## Requirement
Transcribe exactly the lines from the first line of the records through the line containing "middle pip: (884, 891)", and leave out every picture.

## Task input
○ ○ ○

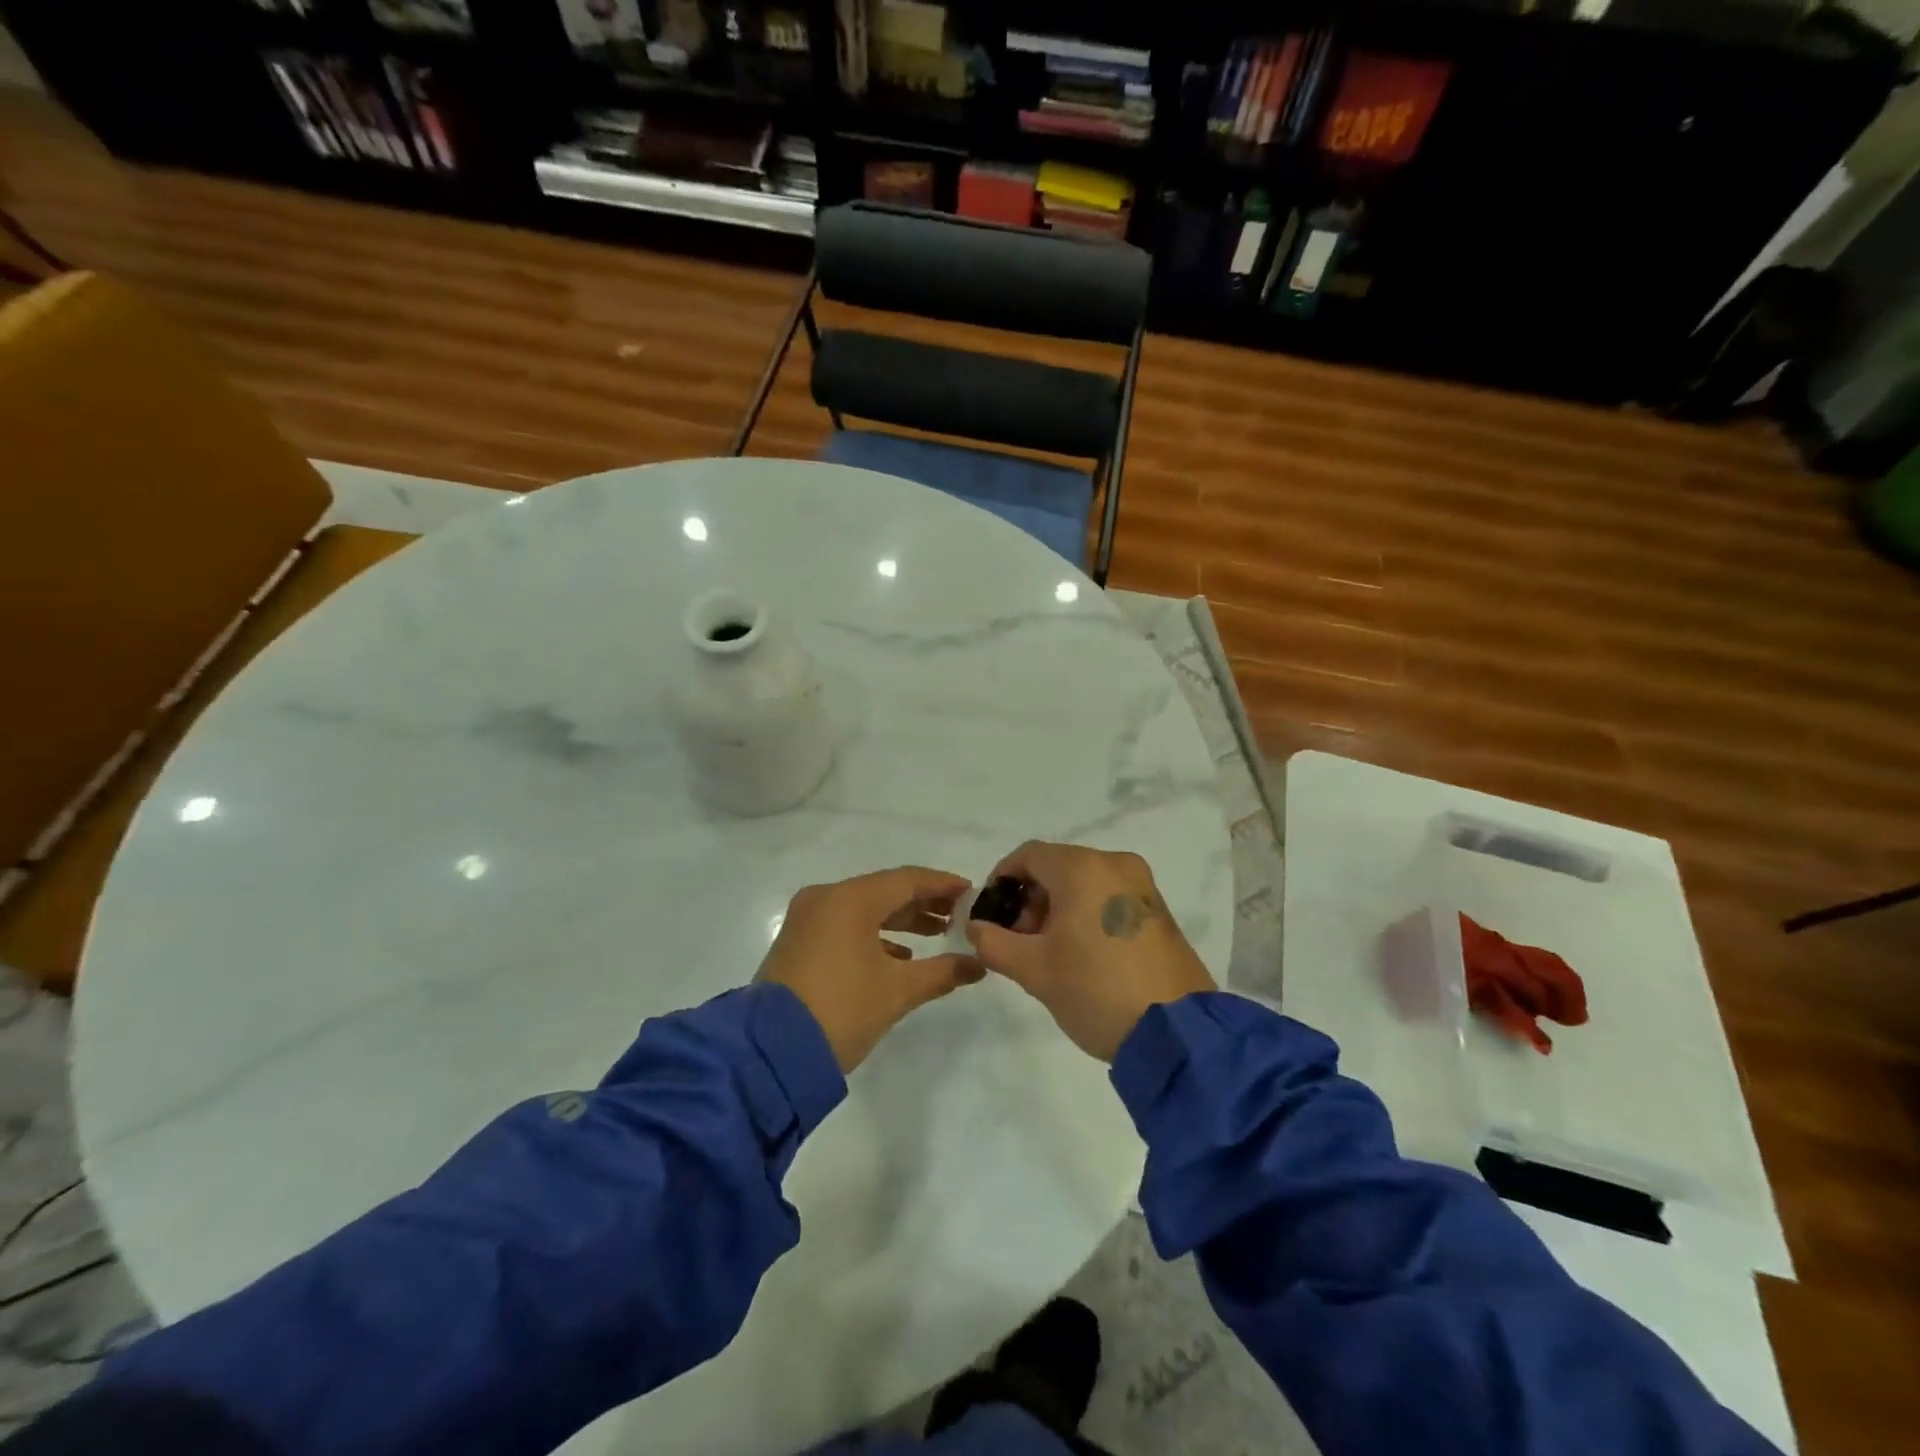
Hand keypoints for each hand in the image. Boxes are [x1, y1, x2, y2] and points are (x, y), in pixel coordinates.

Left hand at [757, 866, 984, 1072]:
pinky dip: (873, 936)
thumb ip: (942, 972)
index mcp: (850, 899)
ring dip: (900, 920)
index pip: (907, 879)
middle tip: (959, 917)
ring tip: (937, 935)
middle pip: (884, 891)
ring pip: (864, 909)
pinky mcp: (797, 943)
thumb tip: (978, 965)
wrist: (769, 1053)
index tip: (972, 893)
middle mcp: (825, 899)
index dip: (942, 885)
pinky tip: (899, 957)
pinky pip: (844, 926)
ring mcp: (806, 920)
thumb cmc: (842, 1010)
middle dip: (923, 903)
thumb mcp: (898, 991)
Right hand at [964, 842, 1215, 1061]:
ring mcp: (1143, 886)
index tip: (991, 915)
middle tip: (1018, 941)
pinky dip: (1087, 914)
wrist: (1177, 1033)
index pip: (1028, 855)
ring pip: (1084, 882)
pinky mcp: (1158, 910)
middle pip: (1057, 867)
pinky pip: (1110, 897)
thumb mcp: (1034, 970)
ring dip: (1057, 908)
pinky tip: (1082, 954)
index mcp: (1083, 868)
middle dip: (1030, 899)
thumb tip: (976, 927)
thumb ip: (994, 942)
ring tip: (1049, 953)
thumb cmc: (1095, 990)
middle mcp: (1116, 864)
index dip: (1001, 880)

○ ○ ○

## Your solution
Hand keypoints for each hand in the image. Boxes are [x1, y1, x2, y2] and points are (x, y), in pixel coordinates.

Left hand at [757, 866, 984, 1072]:
pinky dip: (873, 936)
thumb ip: (942, 972)
index mcp: (850, 899)
ring dip: (900, 920)
index pip: (907, 879)
middle tip: (959, 917)
ring tip: (937, 935)
middle pip: (884, 891)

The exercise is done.